Some commentators imagine a post-work society, where intelligent machines carry most productive effort and people focus on creativity, care, or leisure. Keynes (1930) once speculated that technological progress would eventually reduce the working week to a fraction of what it was. More recent writers describe this possibility as cognitarism, an economy led by cognitive machines. Yet history shows that transitions are rarely smooth. Without preparation, displacement can outpace creation. That is why policy choices matter. Retraining programs, investments in AI literacy, experiments with shorter workweeks, and social safety nets can soften shocks and broaden opportunity. Just as ecosystems survive through diversity and resilience, economies need deliberate institutions to spread the benefits of transformation.

AI, then, is powerful but not destiny. Like natural forces, it can be guided, shaped, and managed. The real risk lies not in the technology itself but in neglecting to align human institutions, social values, and machine capabilities.
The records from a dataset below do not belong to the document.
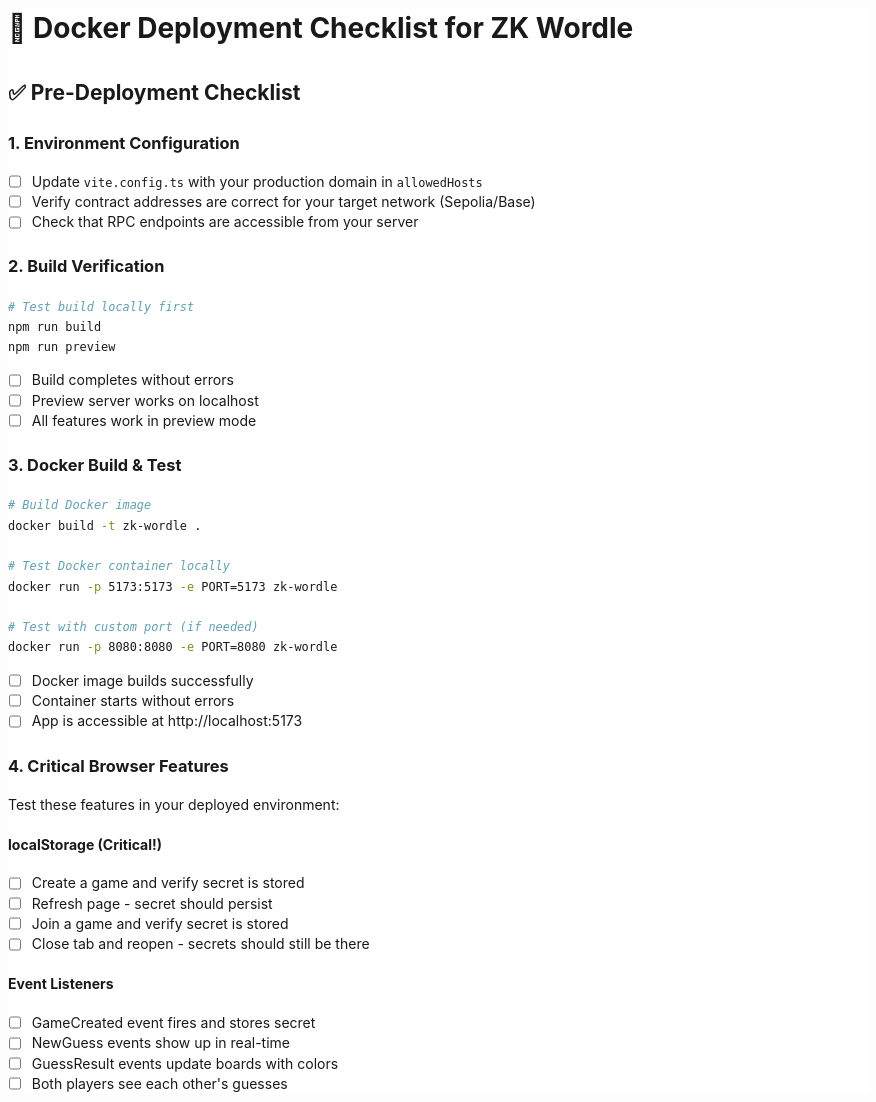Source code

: # 🚀 Docker Deployment Checklist for ZK Wordle

## ✅ Pre-Deployment Checklist

### 1. **Environment Configuration**
- [ ] Update `vite.config.ts` with your production domain in `allowedHosts`
- [ ] Verify contract addresses are correct for your target network (Sepolia/Base)
- [ ] Check that RPC endpoints are accessible from your server

### 2. **Build Verification**
```bash
# Test build locally first
npm run build
npm run preview
```
- [ ] Build completes without errors
- [ ] Preview server works on localhost
- [ ] All features work in preview mode

### 3. **Docker Build & Test**
```bash
# Build Docker image
docker build -t zk-wordle .

# Test Docker container locally
docker run -p 5173:5173 -e PORT=5173 zk-wordle

# Test with custom port (if needed)
docker run -p 8080:8080 -e PORT=8080 zk-wordle
```
- [ ] Docker image builds successfully
- [ ] Container starts without errors
- [ ] App is accessible at http://localhost:5173

### 4. **Critical Browser Features**
Test these features in your deployed environment:

#### **localStorage (Critical!)**
- [ ] Create a game and verify secret is stored
- [ ] Refresh page - secret should persist
- [ ] Join a game and verify secret is stored
- [ ] Close tab and reopen - secrets should still be there

#### **Event Listeners**
- [ ] GameCreated event fires and stores secret
- [ ] NewGuess events show up in real-time
- [ ] GuessResult events update boards with colors
- [ ] Both players see each other's guesses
If we approach AI as gardeners who prune, plant, and tend, we can cultivate a labor ecosystem that grows new abundance rather than fear. If we fail, the outcome may be scarcity and division.

History suggests that technology does not eliminate work; it transforms it. The challenge today is to ensure that transformation is inclusive and sustainable. Human ingenuity, like nature, adapts under pressure. Machines are the newest force in that story. The question is not whether AI will take all jobs, but whether we will design the future of work or leave it to evolve without guidance. My own practice of drafting first and using ChatGPT second reflects the broader lesson: societies must take the lead, with AI as an assistant, not a replacement.

References

Acemoglu, D., & Restrepo, P. (2019). Automation and new tasks: How technology displaces and reinstates labor. Journal of Economic Perspectives, 33(2), 3–30. https://doi.org/10.1257/jep.33.2.3

Big Think. (2025, September). Will AI create more jobs than it replaces? Big Think. https://bigthink.com/business/will-ai-create-more-jobs-than-it-replaces/

Brynjolfsson, E., & McAfee, A. (2014). The second machine age: Work, progress, and prosperity in a time of brilliant technologies. W. W. Norton & Company.

Keynes, J. M. (1930). Economic possibilities for our grandchildren. In Essays in persuasion (pp. 358–373). Macmillan.